__CHALLENGES__.
a – Answer these questions from the passage on Plasnewydd:
(i) What was the ward population at the 2011 census?
(ii) In what year were Roath and Plasnewydd absorbed into Cardiff?
(iii) How many councillors does the ward elect to Cardiff Council?
b – Sum up the passage on Plasnewydd in two sentences.
c – Carry on the passage on Plasnewydd from the point where it stops.

═════ DOCUMENT PASSAGE

Plasnewydd (meaning New Manor or New Place in English) is an electoral ward (and formerly the name of a community) of Cardiff, Wales. It falls within the parliamentary constituency of Cardiff Central.  It is bounded by the electoral wards of Cyncoed (Roath Park) to the north; Penylan to the northeast; Adamsdown (main Newport Road) to the southwest; and Cathays (Cardiff to Caerphilly railway) to the west. It covers what is now the community of Roath.

The ward population taken at the 2011 census was 18,166.

History
Plasnewydd takes its name from a 17th century house called "The New Place", originally a home of Edwards Richard and, in 1890, given to the local people. It later became the Mackintosh Community Centre. Roath and Plasnewydd were absorbed into Cardiff in 1875. The main road through the village, Castle Road, was renamed City Road in 1905 to mark Cardiff's new city status.

Plasnewydd was previously the name of the Roath community until the Boundary Commission renamed it in the 2010s.

Electoral ward

Plasnewydd ward elects four councillors to sit on Cardiff Council. In 2010 a Boundary Commission report was published recommending a number of boundary changes and ward renaming in Cardiff. Amongst them was a proposal to change the name of Plasnewydd electoral division to "Roath". Ultimately the changes were not taken forward.

══════════
═════ GIVEN ENTRIES

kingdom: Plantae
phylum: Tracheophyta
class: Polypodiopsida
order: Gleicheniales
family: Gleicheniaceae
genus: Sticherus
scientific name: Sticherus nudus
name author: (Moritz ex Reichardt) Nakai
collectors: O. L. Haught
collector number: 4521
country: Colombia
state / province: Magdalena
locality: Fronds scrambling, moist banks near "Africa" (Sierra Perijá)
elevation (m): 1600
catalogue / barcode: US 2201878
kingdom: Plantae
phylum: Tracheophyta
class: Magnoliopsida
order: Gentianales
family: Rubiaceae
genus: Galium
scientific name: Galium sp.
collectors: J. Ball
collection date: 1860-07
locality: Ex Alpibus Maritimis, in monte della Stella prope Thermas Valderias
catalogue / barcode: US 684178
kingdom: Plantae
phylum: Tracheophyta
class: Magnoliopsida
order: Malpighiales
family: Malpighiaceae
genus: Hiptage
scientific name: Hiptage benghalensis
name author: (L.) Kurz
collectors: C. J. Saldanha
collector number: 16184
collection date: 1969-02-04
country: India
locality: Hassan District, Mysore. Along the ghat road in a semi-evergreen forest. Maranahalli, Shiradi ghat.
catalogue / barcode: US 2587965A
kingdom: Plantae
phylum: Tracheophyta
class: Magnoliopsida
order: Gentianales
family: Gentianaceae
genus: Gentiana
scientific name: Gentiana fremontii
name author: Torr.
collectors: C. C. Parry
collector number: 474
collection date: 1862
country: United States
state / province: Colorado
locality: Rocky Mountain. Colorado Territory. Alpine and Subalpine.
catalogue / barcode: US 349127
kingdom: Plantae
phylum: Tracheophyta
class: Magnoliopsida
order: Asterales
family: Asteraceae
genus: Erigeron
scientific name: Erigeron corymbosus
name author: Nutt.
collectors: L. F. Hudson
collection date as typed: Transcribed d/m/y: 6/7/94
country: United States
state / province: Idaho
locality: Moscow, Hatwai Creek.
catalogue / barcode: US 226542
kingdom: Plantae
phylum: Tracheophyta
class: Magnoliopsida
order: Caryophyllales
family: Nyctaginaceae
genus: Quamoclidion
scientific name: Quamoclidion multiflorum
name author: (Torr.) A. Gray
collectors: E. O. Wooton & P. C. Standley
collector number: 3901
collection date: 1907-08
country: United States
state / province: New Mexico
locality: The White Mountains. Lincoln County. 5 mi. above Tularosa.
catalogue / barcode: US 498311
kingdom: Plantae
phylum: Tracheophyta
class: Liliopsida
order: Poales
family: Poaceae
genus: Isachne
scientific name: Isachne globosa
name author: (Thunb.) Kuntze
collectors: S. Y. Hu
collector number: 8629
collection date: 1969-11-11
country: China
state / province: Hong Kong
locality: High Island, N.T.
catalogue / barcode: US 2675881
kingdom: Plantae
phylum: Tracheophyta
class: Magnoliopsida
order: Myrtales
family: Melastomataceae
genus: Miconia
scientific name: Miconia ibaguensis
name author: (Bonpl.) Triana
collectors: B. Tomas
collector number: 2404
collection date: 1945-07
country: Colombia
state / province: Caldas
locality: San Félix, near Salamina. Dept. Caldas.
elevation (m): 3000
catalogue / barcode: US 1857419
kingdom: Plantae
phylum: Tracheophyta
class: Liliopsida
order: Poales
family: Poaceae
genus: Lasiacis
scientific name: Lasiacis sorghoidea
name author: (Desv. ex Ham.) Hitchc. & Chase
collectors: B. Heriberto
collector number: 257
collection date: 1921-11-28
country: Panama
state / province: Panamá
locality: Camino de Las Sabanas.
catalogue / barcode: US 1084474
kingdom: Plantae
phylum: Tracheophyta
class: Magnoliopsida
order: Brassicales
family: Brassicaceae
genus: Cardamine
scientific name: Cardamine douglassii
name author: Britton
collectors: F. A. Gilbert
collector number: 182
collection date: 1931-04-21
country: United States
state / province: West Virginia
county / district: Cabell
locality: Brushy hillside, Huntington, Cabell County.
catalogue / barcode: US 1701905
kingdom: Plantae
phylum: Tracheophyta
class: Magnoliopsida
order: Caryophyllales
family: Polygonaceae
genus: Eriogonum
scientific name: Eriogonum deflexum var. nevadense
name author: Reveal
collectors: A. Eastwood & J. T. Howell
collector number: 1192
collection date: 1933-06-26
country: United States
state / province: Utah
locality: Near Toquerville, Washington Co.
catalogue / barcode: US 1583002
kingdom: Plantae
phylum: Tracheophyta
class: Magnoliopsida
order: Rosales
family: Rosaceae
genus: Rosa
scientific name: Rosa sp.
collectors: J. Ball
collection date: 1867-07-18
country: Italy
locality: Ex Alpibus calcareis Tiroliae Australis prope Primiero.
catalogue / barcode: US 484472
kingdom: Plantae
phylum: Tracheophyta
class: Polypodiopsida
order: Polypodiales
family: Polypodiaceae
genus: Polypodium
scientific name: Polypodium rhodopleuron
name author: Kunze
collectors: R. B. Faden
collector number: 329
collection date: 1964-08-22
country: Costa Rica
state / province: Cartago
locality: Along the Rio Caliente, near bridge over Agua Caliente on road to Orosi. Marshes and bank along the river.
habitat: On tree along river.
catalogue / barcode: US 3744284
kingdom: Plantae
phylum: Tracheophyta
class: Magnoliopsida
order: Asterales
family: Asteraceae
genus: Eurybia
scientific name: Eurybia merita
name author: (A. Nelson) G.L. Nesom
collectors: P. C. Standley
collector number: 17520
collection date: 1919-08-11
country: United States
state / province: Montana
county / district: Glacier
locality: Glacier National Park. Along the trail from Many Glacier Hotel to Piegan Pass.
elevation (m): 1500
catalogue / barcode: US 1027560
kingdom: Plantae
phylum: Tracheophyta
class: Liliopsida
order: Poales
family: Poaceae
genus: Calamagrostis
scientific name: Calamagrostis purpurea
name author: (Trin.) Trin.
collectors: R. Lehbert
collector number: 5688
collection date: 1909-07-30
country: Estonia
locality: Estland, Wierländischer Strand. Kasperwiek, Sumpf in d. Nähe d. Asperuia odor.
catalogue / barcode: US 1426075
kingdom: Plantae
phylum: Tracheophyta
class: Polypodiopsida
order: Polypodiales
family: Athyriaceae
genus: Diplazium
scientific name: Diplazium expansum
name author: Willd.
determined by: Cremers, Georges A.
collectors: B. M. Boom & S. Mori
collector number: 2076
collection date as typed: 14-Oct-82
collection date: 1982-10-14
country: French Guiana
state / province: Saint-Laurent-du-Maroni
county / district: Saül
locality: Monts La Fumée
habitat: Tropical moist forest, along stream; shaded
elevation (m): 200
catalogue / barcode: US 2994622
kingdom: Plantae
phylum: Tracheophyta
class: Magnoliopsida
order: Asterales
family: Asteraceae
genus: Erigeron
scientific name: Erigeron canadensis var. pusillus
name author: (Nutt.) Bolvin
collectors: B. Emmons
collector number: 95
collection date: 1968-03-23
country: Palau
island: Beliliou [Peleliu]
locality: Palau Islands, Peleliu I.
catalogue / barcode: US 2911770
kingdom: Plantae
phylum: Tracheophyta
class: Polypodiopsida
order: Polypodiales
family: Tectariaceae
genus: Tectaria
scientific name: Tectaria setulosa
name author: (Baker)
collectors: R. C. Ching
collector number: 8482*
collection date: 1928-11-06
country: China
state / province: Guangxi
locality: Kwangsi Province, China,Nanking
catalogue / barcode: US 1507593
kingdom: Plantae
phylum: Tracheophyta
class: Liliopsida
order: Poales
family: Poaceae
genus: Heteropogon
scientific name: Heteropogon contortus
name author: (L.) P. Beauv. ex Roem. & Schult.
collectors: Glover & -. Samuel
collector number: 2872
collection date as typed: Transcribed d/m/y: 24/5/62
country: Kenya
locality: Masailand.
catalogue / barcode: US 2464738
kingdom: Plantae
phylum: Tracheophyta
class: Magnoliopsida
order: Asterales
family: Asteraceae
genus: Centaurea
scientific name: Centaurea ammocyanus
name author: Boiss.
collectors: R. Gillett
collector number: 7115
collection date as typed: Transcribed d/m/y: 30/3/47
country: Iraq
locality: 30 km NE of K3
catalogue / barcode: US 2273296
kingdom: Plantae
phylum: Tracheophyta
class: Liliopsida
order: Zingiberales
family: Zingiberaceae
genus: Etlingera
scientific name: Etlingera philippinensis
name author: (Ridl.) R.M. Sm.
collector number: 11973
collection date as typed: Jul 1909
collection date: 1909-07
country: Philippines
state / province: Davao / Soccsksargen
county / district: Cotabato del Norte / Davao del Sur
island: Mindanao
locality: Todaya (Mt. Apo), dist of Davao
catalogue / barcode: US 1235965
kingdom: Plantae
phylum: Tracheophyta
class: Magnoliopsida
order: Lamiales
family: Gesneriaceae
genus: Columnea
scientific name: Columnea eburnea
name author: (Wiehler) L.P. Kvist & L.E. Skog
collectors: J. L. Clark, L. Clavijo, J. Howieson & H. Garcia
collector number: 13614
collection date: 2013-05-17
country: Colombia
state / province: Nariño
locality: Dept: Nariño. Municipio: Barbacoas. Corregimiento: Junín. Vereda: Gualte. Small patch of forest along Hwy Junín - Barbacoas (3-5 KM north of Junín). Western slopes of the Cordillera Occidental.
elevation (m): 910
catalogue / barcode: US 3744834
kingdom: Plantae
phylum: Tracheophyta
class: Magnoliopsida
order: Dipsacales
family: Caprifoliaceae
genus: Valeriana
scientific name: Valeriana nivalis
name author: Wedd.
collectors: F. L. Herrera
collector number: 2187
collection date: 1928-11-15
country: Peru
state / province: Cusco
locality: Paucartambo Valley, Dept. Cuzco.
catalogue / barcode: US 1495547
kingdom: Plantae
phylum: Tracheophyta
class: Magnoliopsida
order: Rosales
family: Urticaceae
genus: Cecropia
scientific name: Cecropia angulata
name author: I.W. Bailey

══════════

__RESPONSES IN ORDER__.
a –
(i) 18,166
(ii) 1875
(iii) Four

b – Plasnewydd is an electoral ward of Cardiff within the Cardiff Central constituency, named after a 17th-century house called "The New Place" that later became the Mackintosh Community Centre. The ward elects four councillors to Cardiff Council, and a 2010 proposal to rename it "Roath" was not taken forward.

c –
Local elections

2022

* = sitting councillor prior to the election

2017

* = sitting councillor prior to the election

2016 by-election
Following the death of Labour councillor, Mohammed Javed, early in 2016, a by-election was held for the vacant seat. It was won by the Liberal Democrats with a 15% increase on their 2012 vote.

2012
The Council's Liberal Democrat leader Rodney Berman had previously represented the Plasnewydd ward until he was defeated, following two recounts, in the May 2012 Council elections. Following the election, all four seats were represented by the Labour Party.

Cardiff City Council 1973-1996
Plasnewydd was a ward for Cardiff City Council between 1973 and 1996, electing three Conservative councillors at the 1973, 1976 and 1979 elections. In 1983 the size of the ward increased and representation increased to 4 councillors, with the Conservatives losing their control of the ward over the next two elections. Four Labour councillors were elected at the May 1991 elections.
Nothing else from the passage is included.